By i.e. word sequence Sentence={ w₁, w₂..., w_tAs input, wherein t is sentence length, w_iFor the list in sentence Word obtains a vector then by ELMo and average pond layer processing

3. the category detection method according to claim 1 towards evidence-based medicine EBM field, which is characterized in that described to make a summary In each sentence carry out Bi-LSTM processing, comprising the following steps:

Splice multiple from attention force value, obtains a vector

Wherein,Indicate the transposition of sentence hidden layer vector matrix,Indicate weightDimension be 1*da, wherein super ginseng Number d_a, W₁∈R^da×2×u, u be Hidden unit number, i.e. the hidden layer dimension of LSTM, softmax () indicate normalized function, Concat () indicates vector splicing.

4. the category detection method according to claim 1 towards evidence-based medicine EBM field, which is characterized in that the sentence vector By the sentence vector by ELMo processingWith the sentence vector by Bi-LSTM processingIt is formed by connecting, it may be assumed that

Wherein, concat () indicates vector splicing.
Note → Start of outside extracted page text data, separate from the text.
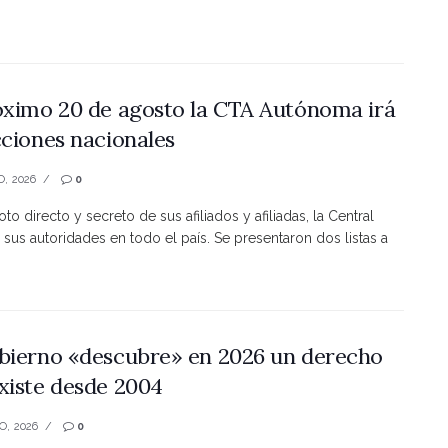
óximo 20 de agosto la CTA Autónoma irá
cciones nacionales
O, 2026
0
to directo y secreto de sus afiliados y afiliadas, la Central
 sus autoridades en todo el país. Se presentaron dos listas a
bierno «descubre» en 2026 un derecho
xiste desde 2004
O, 2026
0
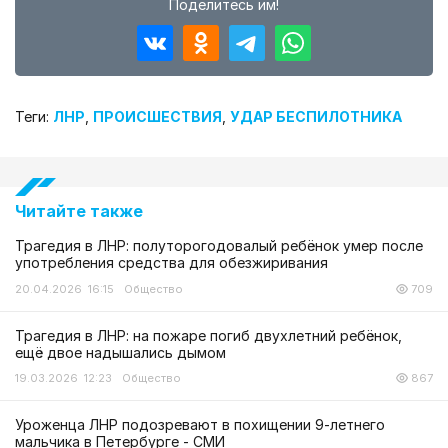
Поделитесь им!
Теги:
ЛНР
,
ПРОИСШЕСТВИЯ
,
УДАР БЕСПИЛОТНИКА
Читайте также
Трагедия в ЛНР: полуторогодовалый ребёнок умер после
употребления средства для обезжиривания
20.04.2026 16:15
Общество
709
Трагедия в ЛНР: на пожаре погиб двухлетний ребёнок,
ещё двое надышались дымом
19.03.2026 12:23
Общество
867
Уроженца ЛНР подозревают в похищении 9-летнего
мальчика в Петербурге - СМИ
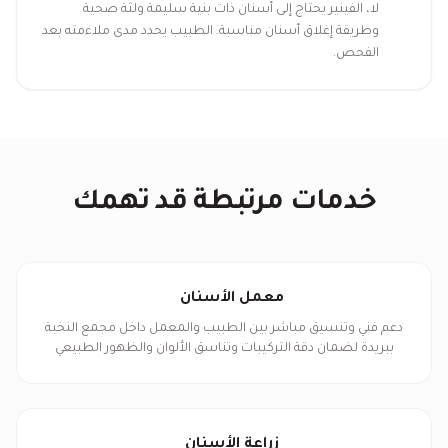
لا، الفينير يحتاج إلى أسنان ذات بنية سليمة ولثة صحية
وطريقة إغلاق أسنان مناسبة. الطبيب يحدد مدى ملاءمته بعد
الفحص.
خدمات مرتبطة قد تهمك
معمل الأسنان
دعم فني وتنسيق مباشر بين الطبيب والمعمل داخل مجمع النخبة
ببريدة لضمان دقة التركيبات وتناسق الألوان والظهور الطبيعي
لتيجان وجسور الأسنان.
زراعة الأسنان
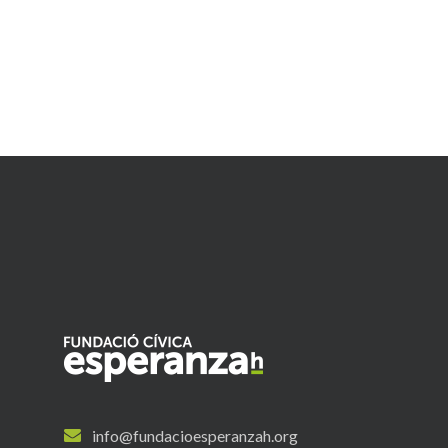
info@fundacioesperanzah.org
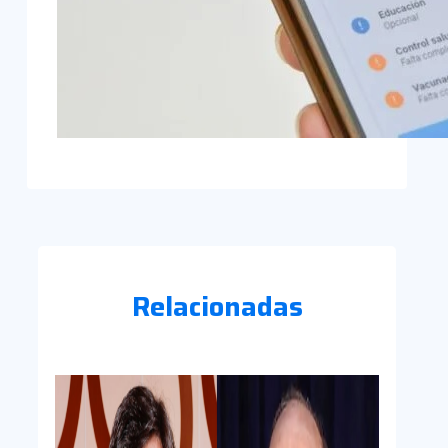
Relacionadas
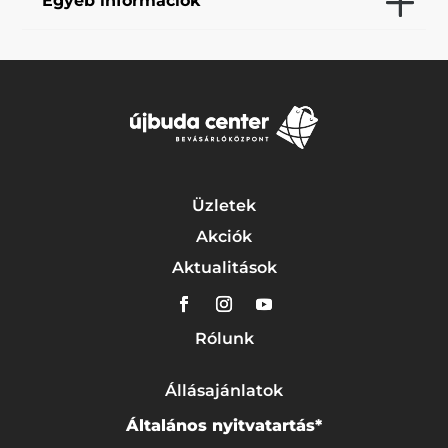
Egyéb információk
Üzletek
Akciók
Aktualitások
Rólunk
Állásajánlatok
Általános nyitvatartás*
5. the category detection method according to claim 1 towards evidence-based medicine EBM field, which is characterized in that described to make a summary Content is encoded, obtain include semantic relation between sentence text representation vector, comprising the following steps:

By sequence vectorAs the input of multi-connection Bi-LSTM, by the first layer of L layers of multi-connection LSTM As a result splice the input as the second layer with sentence vector, all thereafter layers of input is all the splicing of preceding layer output, output one Series includes the text representation vector of contextual information；

The output of L layers of multi-connection Bi-LSTM is averaged；

The obtained new sentence coding vector comprising contextual information is input in single layer feedforward neural network, output it is every A vectorIndicate that sentence belongs to the probability of each label, wherein d is label number.
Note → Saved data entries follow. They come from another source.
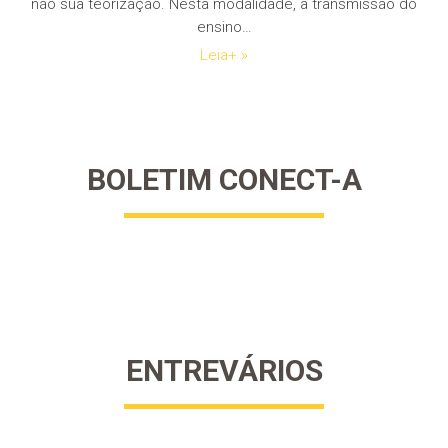
não sua teorização. Nesta modalidade, a transmissão do
ensino…
Leia+ »
BOLETIM CONECT-A
ENTREVÁRIOS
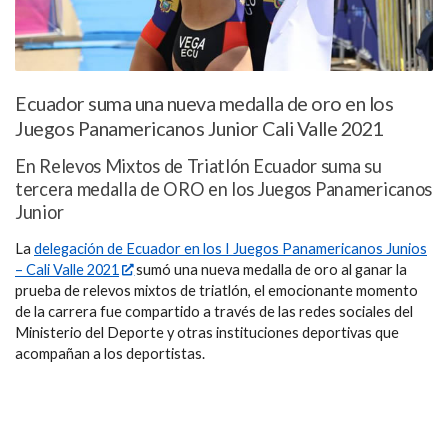
Ecuador suma una nueva medalla de oro en los
Juegos Panamericanos Junior Cali Valle 2021
En Relevos Mixtos de Triatlón Ecuador suma su
tercera medalla de ORO en los Juegos Panamericanos
Junior
La
delegación de Ecuador en los I Juegos Panamericanos Junios
– Cali Valle 2021
sumó una nueva medalla de oro al ganar la
prueba de relevos mixtos de triatlón, el emocionante momento
de la carrera fue compartido a través de las redes sociales del
Ministerio del Deporte y otras instituciones deportivas que
acompañan a los deportistas.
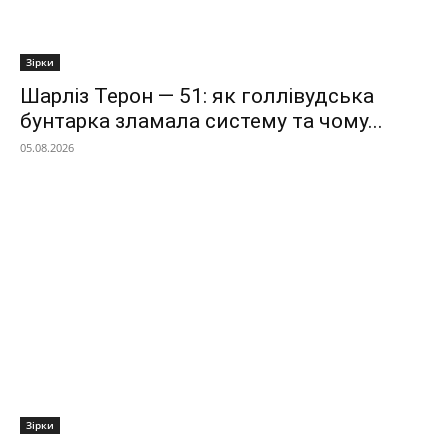
Зірки
Шарліз Терон — 51: як голлівудська
бунтарка зламала систему та чому...
05.08.2026
Зірки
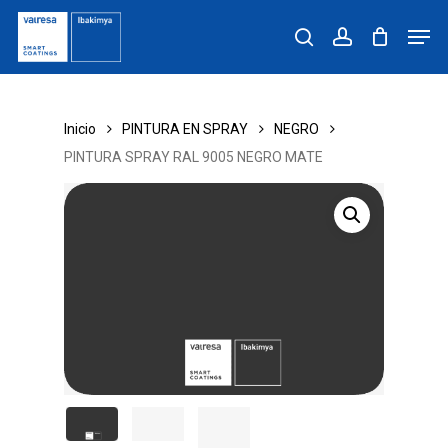
Skip
Men
to
search
account
main
content
Inicio
PINTURA EN SPRAY
NEGRO
PINTURA SPRAY RAL 9005 NEGRO MATE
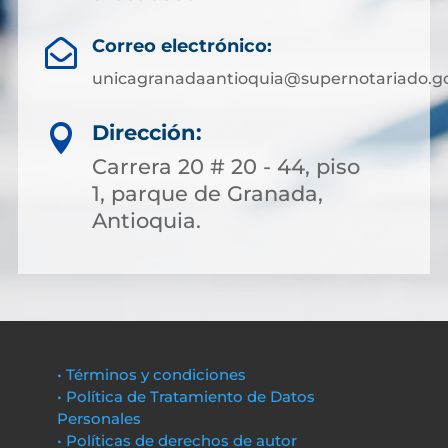
Correo electrónico:

unicagranadaantioquia@supernotariado.go
Dirección:

Carrera 20 # 20 - 44, piso
1, parque de Granada,
Antioquia.
• Términos y condiciones
• Política de Tratamiento de Datos
Personales
• Políticas de derechos de autor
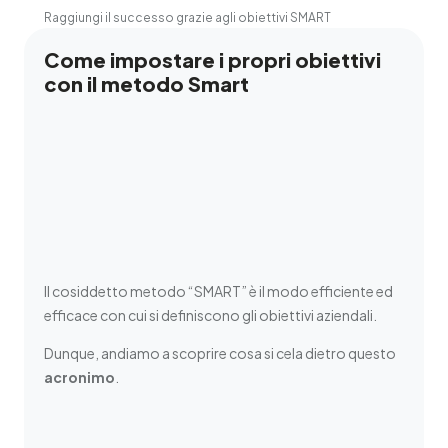
Raggiungi il successo grazie agli obiettivi SMART
Come impostare i propri obiettivi
con il metodo Smart
Il cosiddetto metodo “SMART” è il modo efficiente ed
efficace con cui si definiscono gli obiettivi aziendali.
Dunque, andiamo a scoprire cosa si cela dietro questo
acronimo
.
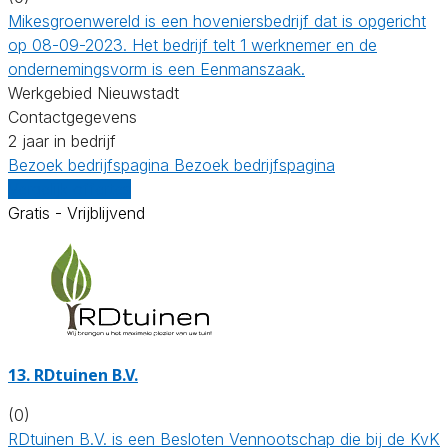
Mikesgroenwereld is een hoveniersbedrijf dat is opgericht
op 08-09-2023. Het bedrijf telt 1 werknemer en de
ondernemingsvorm is een Eenmanszaak.
Werkgebied Nieuwstadt
Contactgegevens
2 jaar in bedrijf
Bezoek bedrijfspagina
Bezoek bedrijfspagina
Vergelijk offertes
Gratis - Vrijblijvend
13.
RDtuinen B.V.
(0)
RDtuinen B.V. is een Besloten Vennootschap die bij de KvK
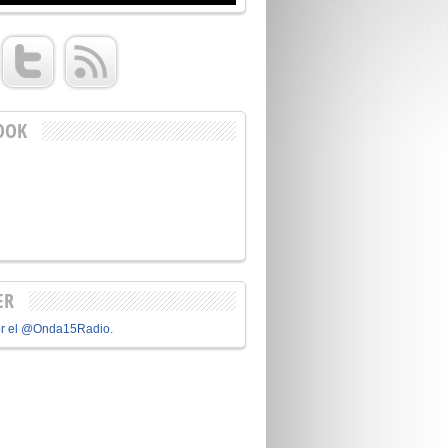
OOK
ER
or el @Onda15Radio.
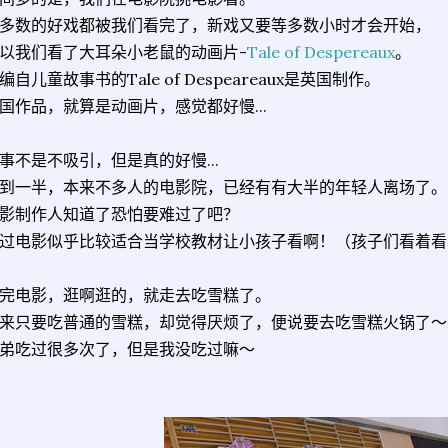
多数的好戏都被我们看完了，新戏又要等多数小时才会开始，
以我们看了大耳朵小老鼠的动画片-
Tale of Despereaux
。
编自儿童故事书的Tale of Despeareaux是英国制作。
国作品，就算是动画片，感觉都好慢...
事不是不吸引，但是真的好慢...
到一半，本来不多人的电影院，已经有有大半的年轻人离场了。
影制作人知道了恐怕要难过了吧？
过电影似乎比较适合当学校教材让小孩子看啊！（孩子们看着看
完电影，逛啊逛的，就走去吃雪糕了。
来只要吃普通的雪糕，却觉得厌烦了，便说要去吃雪糕火锅了～
弟吃过很多次了，但是我没吃过嘛～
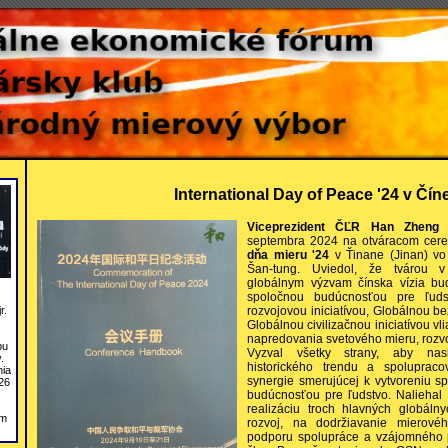
International Day of Peace '24 v Čín
Viceprezident ČĽR Han Zheng
v
septembra 2024 na otváracom cer
dňa mieru '24
v Ťinane (Jinan) vo 
Šan-tung. Uviedol, že tvárou v
globálnym výzvam čínska vízia bu
spoločnou budúcnosťou pre ľuds
rozvojovou iniciatívou, Globálnou be
r.
Globálnou civilizačnou iniciatívou v
napredovania svetového mieru, rozvoj
bu
Vyzval všetky strany, aby nas
.
historického trendu a spolupraco
nia
synergie smerujúcej k vytvoreniu s
26
budúcnosťou pre ľudstvo. Naliehal 
realizáciu troch hlavných globálny
om
rozvoj, na dodržiavanie mierové
podporu spolupráce a vzájomného p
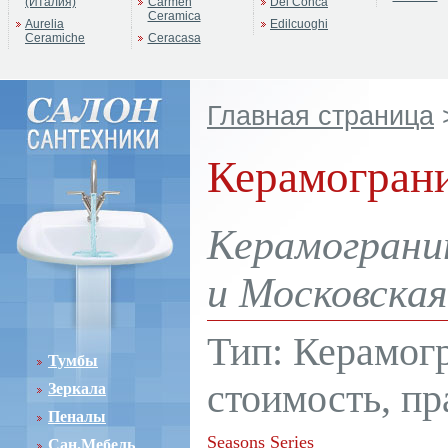
(Италия)
Carmen
Del Conca
Ceramica
Aurelia
Edilcuoghi
Ceramiche
Ceracasa
Главная страница
Керамогран
Керамограни
и Московская
Тип: Керамог
Тумбы
стоимость, пр
Зеркала
Пеналы
Seasons Series
Сан.Мебель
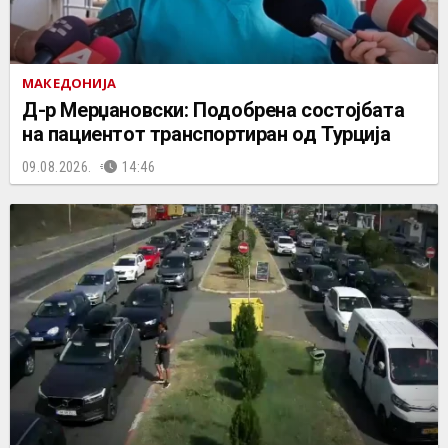
МАКЕДОНИЈА
Д-р Мерџановски: Подобрена состојбата
на пациентот транспортиран од Турција
09.08.2026.
14:46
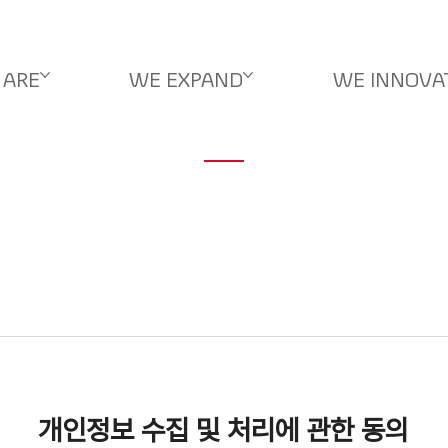
 ARE
WE EXPAND
WE INNOVA
개인정보 수집 및 처리에 관한 동의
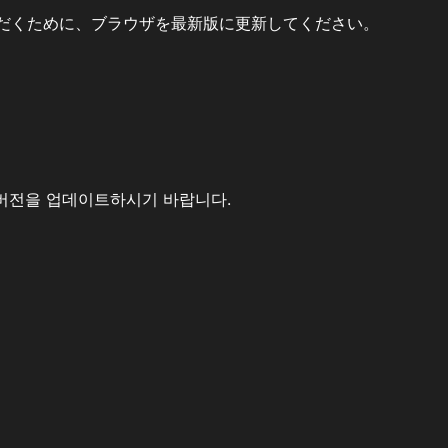
だくために、ブラウザを最新版に更新してください。
버전을 업데이트하시기 바랍니다.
6. the category detection method according to claim 1 towards evidence-based medicine EBM field, which is characterized in that the sentence Sequence label probability are as follows:

Wherein, y_1:nFor sequence label, yi indicates to distribute to the prediction label of i-th of sentence,For correct sequence label,It indicatesScore be defined as the sum of prediction probability and transition probability of label, score (y_1:n) it is y_1:n's Score is defined as the sum of prediction probability and transition probability of label:

Wherein, y_iThe prediction label of i-th of sentence is distributed in expression, and it is later to have that T [i: j], which is defined as the sentence with label i, The probability of the sentence of label j, n indicate that the sentence number in an abstract, i indicate i-th of sentence in abstract,It indicates i-th Prediction label is in upper one layer of obtained prediction probability.